Como si The Clash hubieran surgido en los años cincuenta. Como si Bob Dylan se hubiera levantado un día con la voz de Darren Hayman. Como si John Lennon hubiera cambiado al Maharishi Mahesh Yogi por la discografía de Violent Femmes. Como si New York Dolls hubieran visitado a Willy Wonka con Lou Reed y Marc Bolan. Así es la música de Ezra Furman. Así y de muchas maneras más. Es lo que tiene mezclar, sin prejuicios y con acierto, el archivo sonoro que guarda en su cerebro con solo 29 años.
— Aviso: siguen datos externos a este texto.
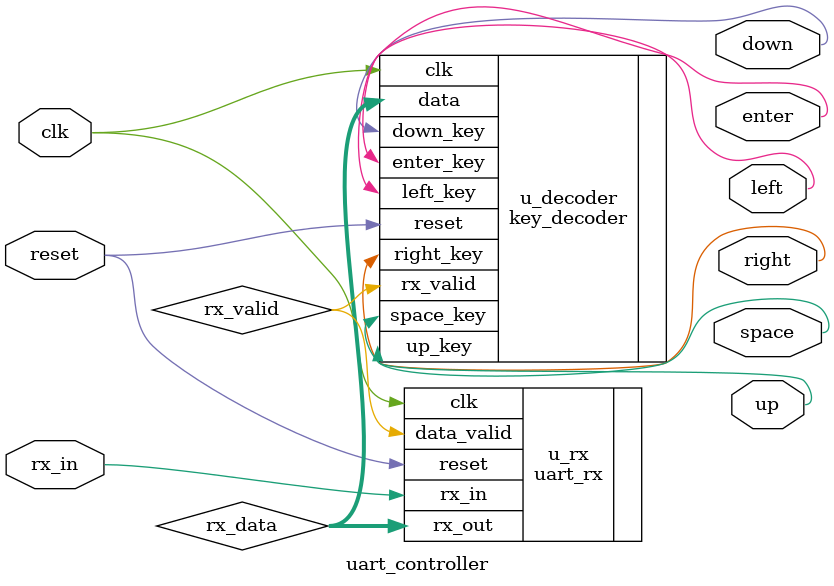
<source format=v>
module uart_controller (
    input  wire       clk,
    input  wire       reset,
    input  wire       rx_in,
    output wire       up,
    output wire       down,
    output wire       left,
    output wire       right,
    output wire       enter,
    output wire       space
);

    wire [7:0] rx_data;
    wire rx_valid;

    uart_rx u_rx (
        .clk(clk),
        .reset(reset),
        .rx_in(rx_in),
        .rx_out(rx_data),
        .data_valid(rx_valid)
    );

    key_decoder u_decoder (
        .clk(clk),
        .reset(reset),
        .data(rx_data),
        .rx_valid(rx_valid),
        .up_key(up),
        .down_key(down),
        .left_key(left),
        .right_key(right),
        .enter_key(enter),
        .space_key(space)
    );

endmodule
</source>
A pesar de su juventud ya tiene seis discos a sus espaldas. Los tres primeros firmando como Ezra Furman & The Harpoons, pero sin variar sus obsesiones sonoras. Basta escuchar la primera canción («Mother’s day») de su ópera prima («Banging down the doors», 2007) para admitirla como base fundacional de su carrera (voz nasal, guitarras espasmódicas, el espíritu de Joe Strummer, el judío de Minnesota aullando,…). Abrir un álbum dedicándole una canción al día de la madre y cerrarlo con otra a la mayor gloria de Lydia Sherman (una especie de psychokiller del siglo XIX) da buena cuenta de lo convulso que puede ser su yo creativo.
Los otros dos trabajos de esta primera etapa («Inside the human body» y «Mysterious power», de 2008 y 2011 respectivamente) siguen la estela de su debut con distinto resultado. En el primero de ellos parece que Frank Black se haya tragado a Dylan (sí, otra vez) y cante cada vez que recibe una sacudida digestiva. En el segundo, siguen llamando a las puertas del punk, aunque suene con menor frescura que en sus entregas anteriores. Los aires cabareteros o el deje del Neil Young más ególatra no ayuda a que el disco fluya. Abandonar Minty Fresh (el sello donde antes que ellos grabaron bandas como Papas Fritas, Veruca Salt o Tahiti 80, con los que podrían tener algún punto en común) no fue una buena decisión. Es un disco que huele a final de etapa y así fue.
Regresa solo un año después firmando en solitario un álbum con el explícito título «The Year of no returning» (2012). Foto en portada con la nariz ensangrentada. La misma indefensión que parecen contagiar unas composiciones que han abandonado la energía y efervescencia hasta cuando no quiere que ocurra («Cruel Cruel Wolrd»). Como si fuera el Dr. Jekyll / Mr. Hyde a los que ofrenda en el primer corte, muestra la cara de un Furman comedido, que incluso modula la voz para alejarse definitivamente del fantasma dylaniano. El músico de dibujos animados quiere que le tomen en serio y acaba resultando aburrido.
Con «Day of the dog» (2013) reconduce los últimos dos tiros erráticos. Si cuando se acompañaba de The Harpoons cantaba que quería ser una oveja o que le ignoraran, ahora desea destrozarse a sí mismo. Vuelve la energía, las contracciones melódicas, el descaro, el aura de ser el nuevo cronista de nuestro siglo, en definitiva vuelve el Furman (guiño incluido a Bob Didley) que tanto se echaba de menos. Retomando los ejemplos del principio, es como si The Modern Lovers montaran un grupo de versiones de The Velvet Underground.
Algo debe de tener el aire de Chicago para los músicos, ese mismo que al igual que Furman han respirado Benny Goodman, Curtis Mayfield, Wilco, Tortoise, The Fiery Furnaces o el actor John Belushi (con los que no sería difícil establecer conexiones). Aunque cuando alguien firma un disco como «Perpetual Motion Picture» (2015) la opción paranormal se esfuma. Puede que resulte muy trillado decir que es un álbum redondo, con trece canciones que funcionarían como singles explosivos en cualquier país en el que David Bisbal no fuera más que el nombre de un linier de segunda división, que recorre todas las décadas de la historia del rock exprimiendo lo necesario, que respira rock and roll del bueno, de ese que se expulsa desde el tuétano. Una pequeña obra maestra.